Three injury-related calls in three days
The past week was a busy one for Okanogan County Search and Rescue (OCSAR), with three calls for evacuations taking place between Thursday and Saturday.
The first took place on Thursday (May 28), when “at about 6:30 p.m. Okanogan County Communications received a call for assistance with a 17-year-old male who injured his ankle while hiking on Billy Goat Mountain,” according to a press release from the Okanogan County Sheriff’s Office.
The teen, who was accompanied by two other young hikers, was unable to walk the roughly 5 miles back to Alta Lake. All were dressed appropriately for the weather conditions and were carrying water.
OCSAR Coordinator Rick Balam and Sgt. Weigel of the Sheriff’s Office assembled volunteers for the evacuation and communicated with Naval Air Station Whidbey Island to secure a U.S. Navy Search and Rescue helicopter, which located and flew the three hikers to the Brewster airport, where the injured youth was transported by Brewster Ambulance to Three Rivers Hospital and treated for ankle injuries.

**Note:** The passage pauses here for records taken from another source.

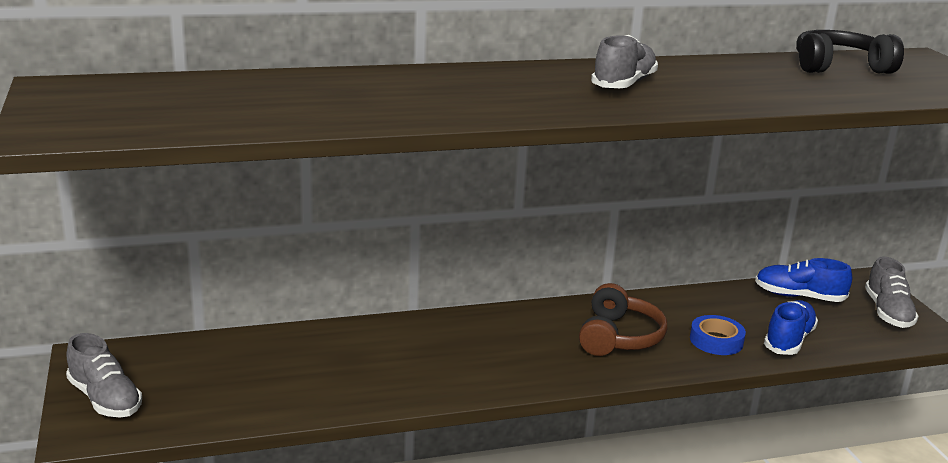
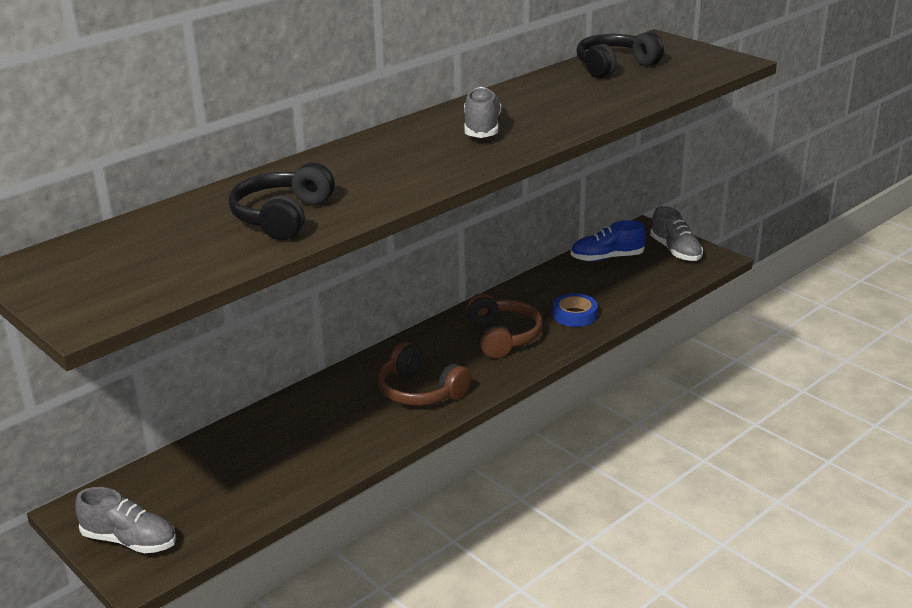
camera: 25 degrees left, 5 degrees up
blue shoe [764,300,818,355] -> none
none -> black headphones [229,163,335,240]
none -> brown headphones [378,342,472,406]

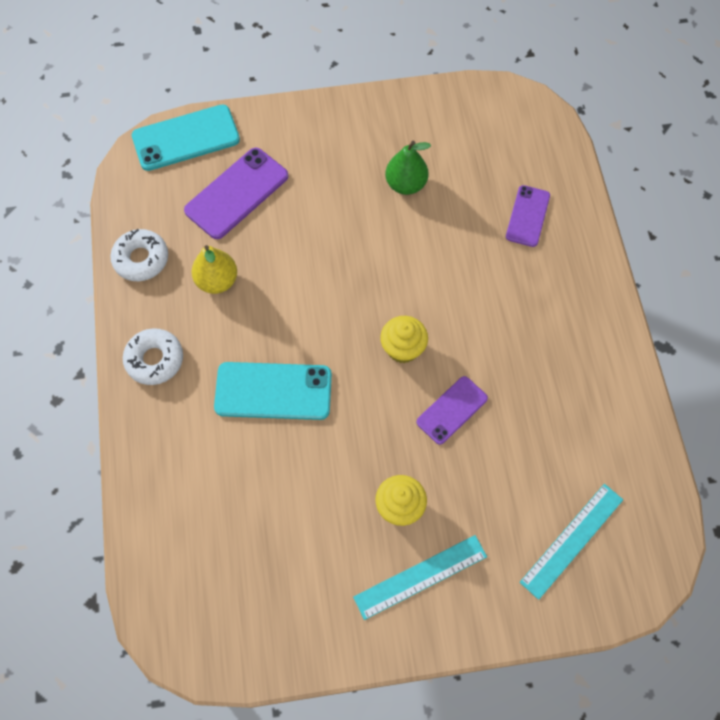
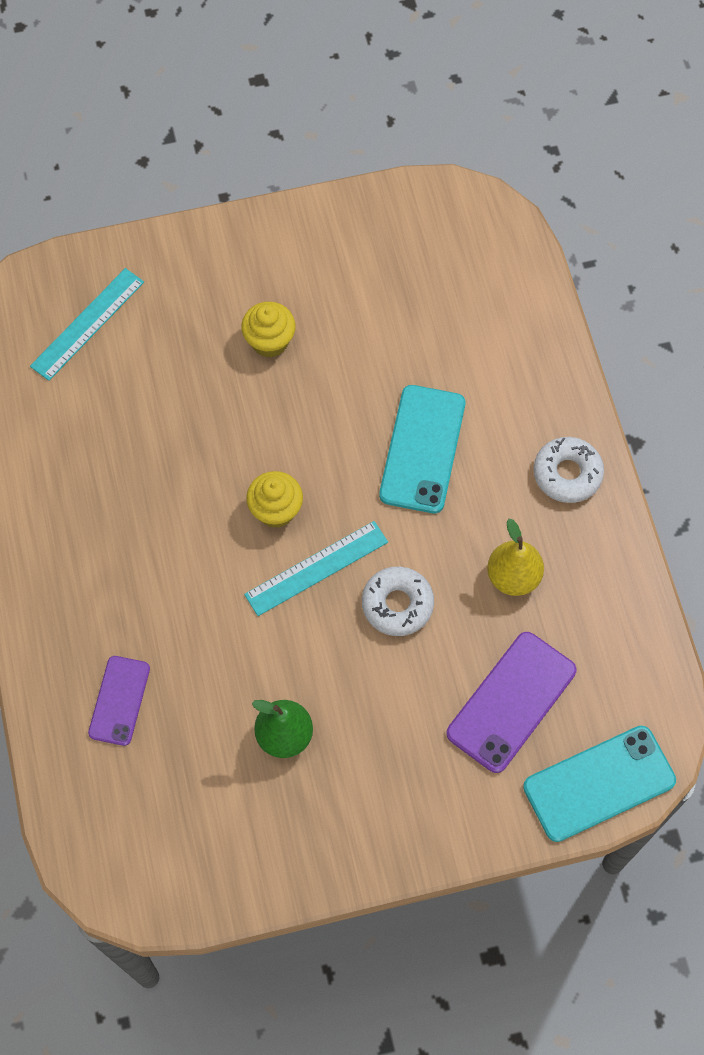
camera: 175 degrees right, 0 degrees up
white donut [110,229,168,281] -> white donut moved to [362,567,434,636]
turquoise phone [214,362,332,420] -> turquoise phone turned 75 degrees counterclockwise [379,385,465,513]
turquoise ruler [353,535,487,620] -> turquoise ruler moved to [244,521,388,616]
purple phone [417,376,488,445] -> none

On Friday night (May 29), Balam said OCSAR “received a call about an injured adult female about 10 or 12 miles up the trail toward Gardner Peak.” The woman was carrying an inREACH device, which provides global messaging via a subscription service, as well as basic GPS and compass page navigation. Paired with a smartphone or other such device, it can be used to access topographic maps and other navigation tools.

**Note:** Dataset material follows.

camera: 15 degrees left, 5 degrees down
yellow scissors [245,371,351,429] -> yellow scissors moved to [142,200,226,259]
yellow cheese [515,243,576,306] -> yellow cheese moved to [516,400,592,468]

After slipping and falling about 200 feet, the woman used the inREACH to send a message, which was relayed to the national inREACH network, which connected with OCSAR. Balam was able to arrange for a Naval Air Station Black Hawk helicopter to fly in to search for the woman.
Although the injured woman had moved from the site where she initially sent the call for help, the rescue crew was able to locate her based on GPS coordinates sent periodically by the inREACH device, and flew her out. “They got lucky with the coordinates,” Balam said. “They were able to find her with information from the inREACH.”

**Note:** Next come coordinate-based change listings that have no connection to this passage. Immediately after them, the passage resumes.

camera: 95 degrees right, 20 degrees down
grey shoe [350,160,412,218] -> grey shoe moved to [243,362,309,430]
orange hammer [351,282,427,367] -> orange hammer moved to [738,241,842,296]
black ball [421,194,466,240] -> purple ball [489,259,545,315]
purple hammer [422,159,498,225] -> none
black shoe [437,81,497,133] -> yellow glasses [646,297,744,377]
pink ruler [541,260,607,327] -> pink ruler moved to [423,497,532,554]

On Saturday (May 30), an older man slipped down a bank at Fish Lake and was badly injured. OCSAR was “toned out” to respond, said Balam, but it was determined that the evacuation would be best carried out by LifeLine and the Washington Department of Fish and Wildlife. Using a side-by-side (an ATV outfitted with a full-size stretcher), they extracted the injured man from the area and transported him to a waiting ambulance.
Balam said that it’s not atypical for SAR crews to be busy at this time of year and he didn’t speculate on what role the global pandemic, warmer temperatures, and Memorial Day weekend might play in demand for SAR services “People are getting out after being cooped up,” Balam said.
Balam reminded those who are headed out to recreate to call 911 if they get into trouble. In cell service dead zones — such as many of the recreational areas in the county — Balam said that devices like inREACH and the SPOT (which sends texts but cannot receive them) can be lifesaving.
If you have a device like an inREACH, which can both send and receive texts, Balam asks device users to not just call for help, but to answer follow-up texts that help the rescue squads carry out the evacuations most swiftly and smoothly. Carry a light, even if you don’t anticipate being out after dark; having a flashlight or headlamp in your pack will help a rescue crew find you should things go wrong and keep you out late.
Balam said that those in trouble should stay where they are when they make the call for help, so that rescuers can have the best chance of locating them.
Finally, Balam noted, “Just be careful. Stuff happens. Use common sense and be careful.”